Copy every line that follows each picture in the entries below, character for character, and leave the pictures themselves out.

□ □ □ □ □ □ □

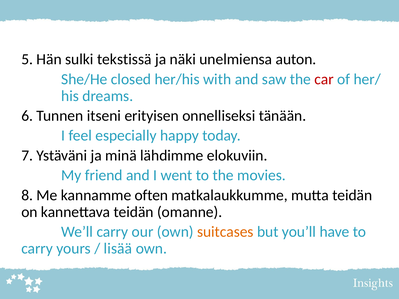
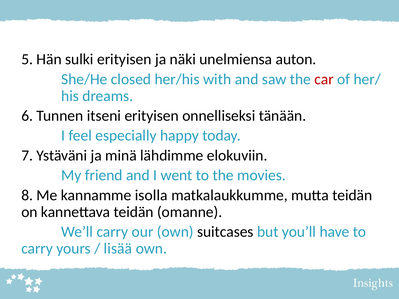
sulki tekstissä: tekstissä -> erityisen
often: often -> isolla
suitcases colour: orange -> black
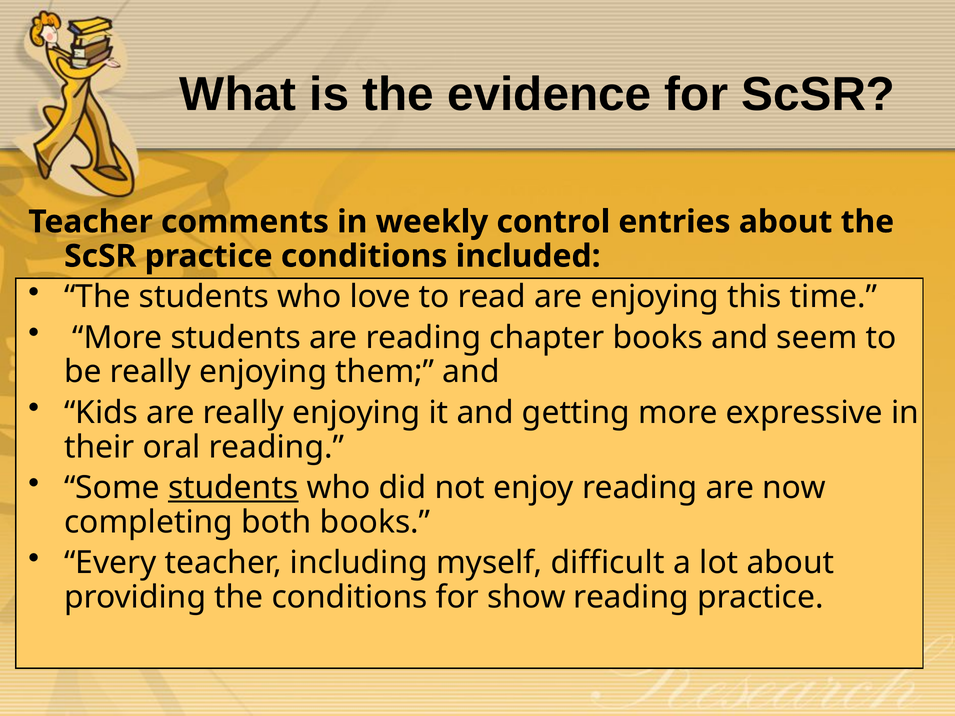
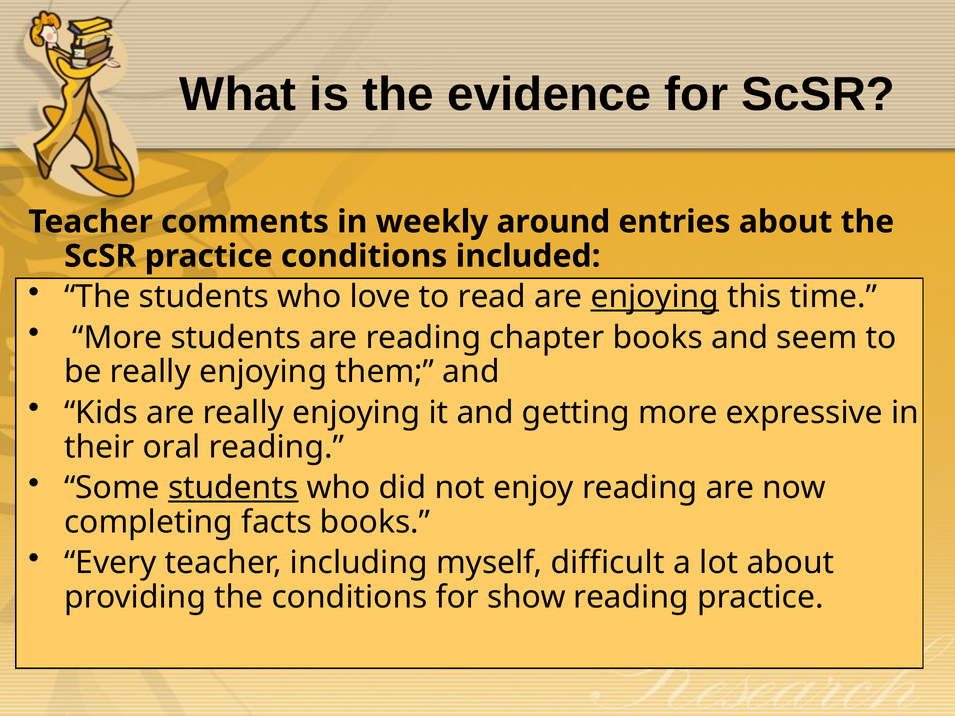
control: control -> around
enjoying at (655, 297) underline: none -> present
both: both -> facts
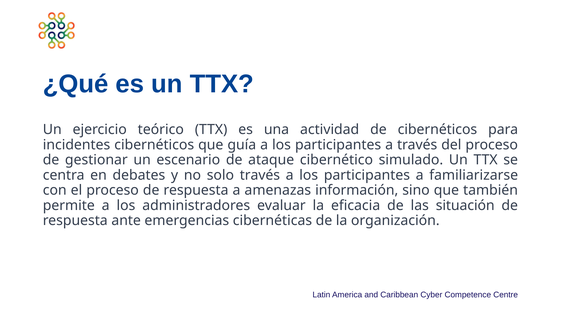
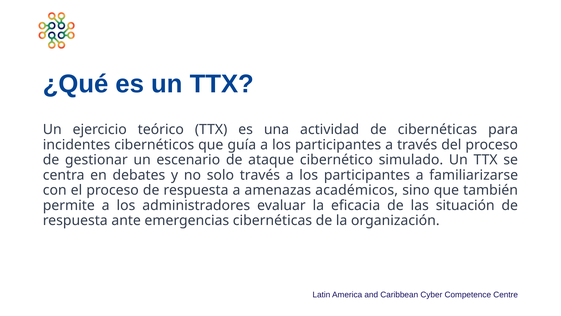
de cibernéticos: cibernéticos -> cibernéticas
información: información -> académicos
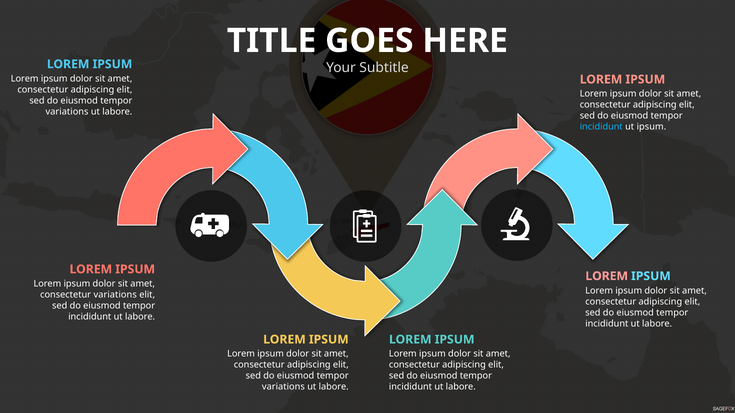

□ □ □ □ □ □ □

SOLVED EXERCISE:
sulki tekstissä: tekstissä -> erityisen
often: often -> isolla
suitcases colour: orange -> black
control: control -> around
enjoying at (655, 297) underline: none -> present
both: both -> facts
de cibernéticos: cibernéticos -> cibernéticas
información: información -> académicos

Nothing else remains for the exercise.